* [Document excerpt]
Let’s Talk Turkey
After cooking and eating the equivalent of many Thanksgiving meals from Rosh Hashanah through the holiday of Sukkot, the last thing I want to do is “Talk Turkey” or “Talk Any Type of Poultry.” Though in the spirit of the American idiom “Talk Turkey,” on this American holiday of Thanksgiving, we encourage you to serve up a great conversation that sheds light on your family history.
As we know, in the general population, 1 in 345 individuals carries a BRCA gene mutation. In the Ashkenazi Jewish population, 1 in 40 individuals carries a BRCA gene mutation. Loosen your belt, and just digest that for a moment. Jewish men and women of Ashkenazi descent are at 10x greater risk of carrying a BRCA gene mutation that increases the risk for hereditary breast cancer and ovarian cancer, and possibly skin, colon, pancreatic, and prostate cancers, too. Many adults are not aware of their own family medical history. Learning your family history can empower you to take action and share important health information with your loved ones.

* [Exercise instructions]
1. According to the Thanksgiving piece on BRCA gene mutations, how many people in the Ashkenazi Jewish population carry a BRCA gene mutation?
2. Write the next paragraph of the Thanksgiving piece on BRCA gene mutations, picking up right after its final sentence.
The items after this point are separate material, unrelated to the Thanksgiving piece on BRCA gene mutations.

* [Listed entries]
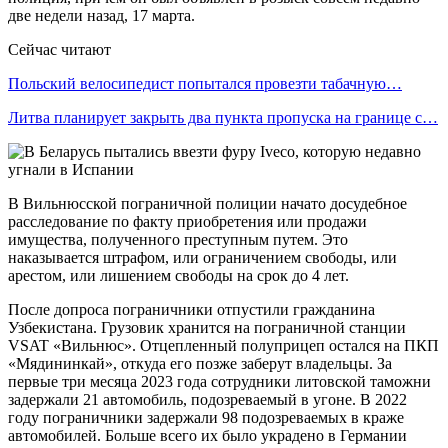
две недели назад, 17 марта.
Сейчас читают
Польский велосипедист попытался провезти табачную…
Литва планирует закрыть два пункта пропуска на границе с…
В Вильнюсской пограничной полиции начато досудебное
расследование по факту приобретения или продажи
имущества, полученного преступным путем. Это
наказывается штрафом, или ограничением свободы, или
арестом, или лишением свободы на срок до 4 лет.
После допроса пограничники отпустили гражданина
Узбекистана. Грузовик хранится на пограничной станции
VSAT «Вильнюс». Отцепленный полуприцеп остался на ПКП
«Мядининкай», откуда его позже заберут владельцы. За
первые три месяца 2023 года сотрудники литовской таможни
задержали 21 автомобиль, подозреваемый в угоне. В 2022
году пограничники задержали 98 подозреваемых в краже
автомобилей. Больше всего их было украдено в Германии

---

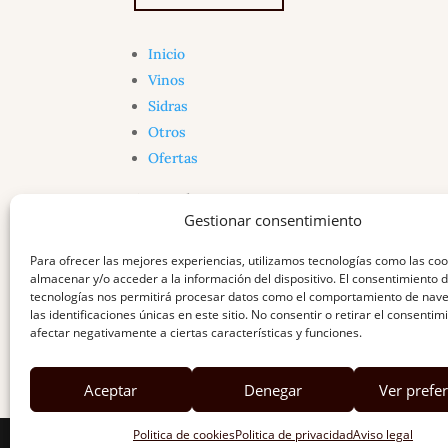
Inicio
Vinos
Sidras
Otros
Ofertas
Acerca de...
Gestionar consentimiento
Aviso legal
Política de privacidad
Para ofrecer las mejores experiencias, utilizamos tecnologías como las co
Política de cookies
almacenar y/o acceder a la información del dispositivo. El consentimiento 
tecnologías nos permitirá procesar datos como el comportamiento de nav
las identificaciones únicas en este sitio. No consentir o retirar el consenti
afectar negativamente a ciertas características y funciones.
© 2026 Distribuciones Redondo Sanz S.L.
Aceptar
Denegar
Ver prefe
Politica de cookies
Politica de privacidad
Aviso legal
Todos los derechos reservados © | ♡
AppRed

* [Answers for this exercise]
1. 1 in 40.

2.
Since 2004, Thanksgiving has been declared Family Health History Day by the Surgeon General. This national public campaign encourages all American families to learn more about their family health history. We encourage all families in our Jewish community to collect and share information about your family health history with one another. On a day that focuses on gratitude, we can be thankful that we live in a time where preventative healthcare is integrated into standard health practices.